Dernier conseil avant de lancer un groupe de mentoring : en parler à l’ensemble des collaborateurs de l’entreprise, avec des statistiques venant appuyer sa raison d’être. « Il ne faut pas que ce groupe œuvre de manière sous-terraine, sinon cela peut être perçu par ceux qui en sont exclus comme du favoritisme ou de la discrimination positive. »
4. Encourager les femmes à se libérer de leurs auto-censures
Autre enjeu de taille : inciter les femmes à se rendre compte qu’elles se brident et à débloquer leurs freins personnels. « Je me suis dit quinze mille fois que je n’avais pas les compétences pour monter cette boîte, et pourtant je l’ai fait et j’ai réussi. Aujourd’hui on est une quarantaine et on a fait 3 millions d’euros de CA en 2020 ! Beaucoup de femmes ont des envies, des ambitions mais pensent qu’elles ne sont pas prêtes et n’en parlent pas avec leur manager. Mais c’est normal de ne pas se sentir prêtes ! » témoigne Aurore Malherbes.

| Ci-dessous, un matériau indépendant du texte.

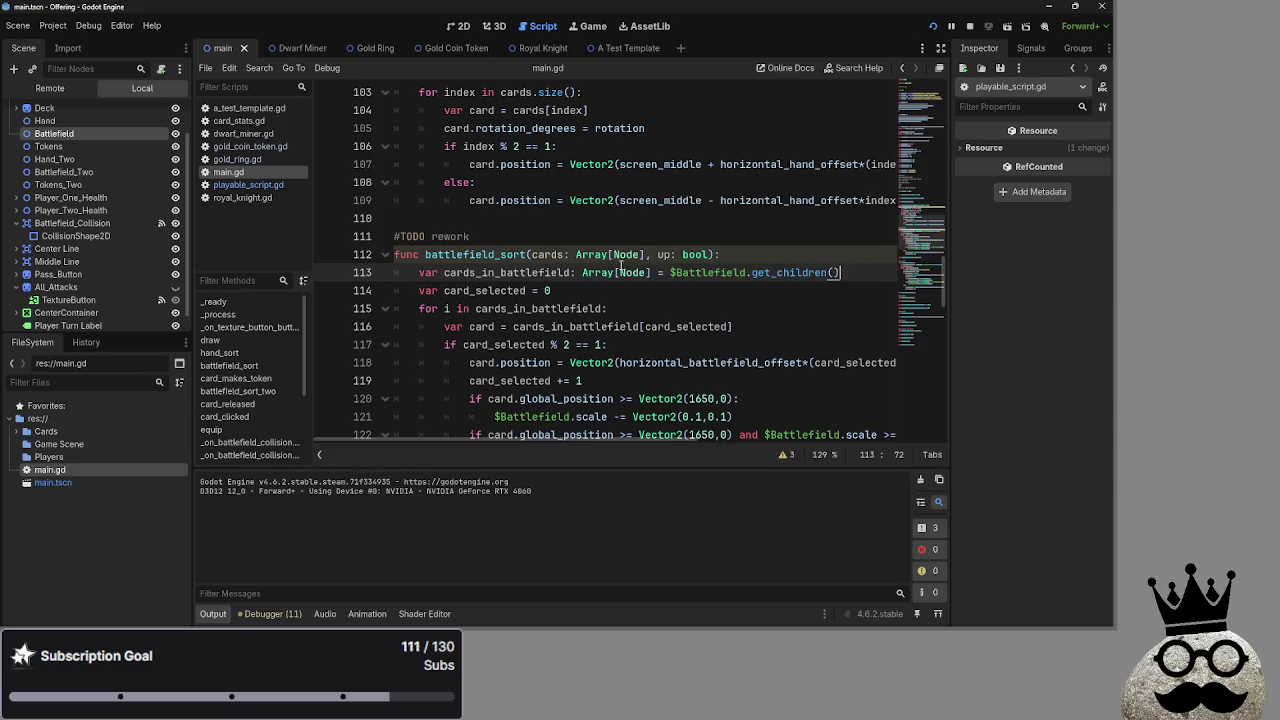
scroll(704, 215, "down", 2)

Pour prendre confiance en elles, les femmes ont besoin que les RH les rassurent, notamment sur le plan de la maternité. « Dans son livre Lean In, Sheryl Sandberg raconte qu’une de ses collaboratrices a refusé une promotion parce qu’elle disait vouloir des enfants un jour. La COO de Facebook s’est ensuite rendu compte en discutant avec sa collègue que cette dernière n’avait pas de copain et qu’elle n’aurait sans doute pas d’enfants avant deux-trois ans. A certains moments, il vaut mieux se dire : ‘’je prends le poste et on verra !’’. A cet égard, les RH doivent faire passer le message suivant : à n’importe quel poste, vous pouvez avoir des enfants et l’entreprise vous aidera. »
Autre point de vigilance à avoir à l’esprit : les cycles de progression des femmes au sein des entreprises. Interrogez-vous lorsque vous constatez que la carrière d’une collaboratrice stagne : est-ce voulu de sa part ou est-ce parce qu’on ne lui a pas offert d’opportunité d’évolution ?
Quant à l’hypothèse d’instaurer des quotas dans les instances dirigeantes des entreprises, la CTO de Padok juge que « cela va permettre à un lot de femmes compétentes de pénétrer dans une sphère à laquelle elles n’auraient pas eu accès autrement. J’espère cependant que ce ne sera que transitoire ».
5. Eduquer dès le plus jeune âge à l’égalité professionnelle
Enfin, Aurore Malherbes prône de traiter les racines du mal en misant sur une éducation des petits garçons et des petites filles non biaisée et non genrée.
« Pour choisir une filière d’orientation les petites filles ont besoin d’avoir en ligne de mire un métier dans lequel elles peuvent se projeter. C’est important de montrer dès le plus jeune âge que des femmes sont épanouies dans leur job, même s’il est perçu comme non féminin », estime la chef d’entreprise, qui encourage les interventions dans les collèges et les lycées pour présenter certains métiers.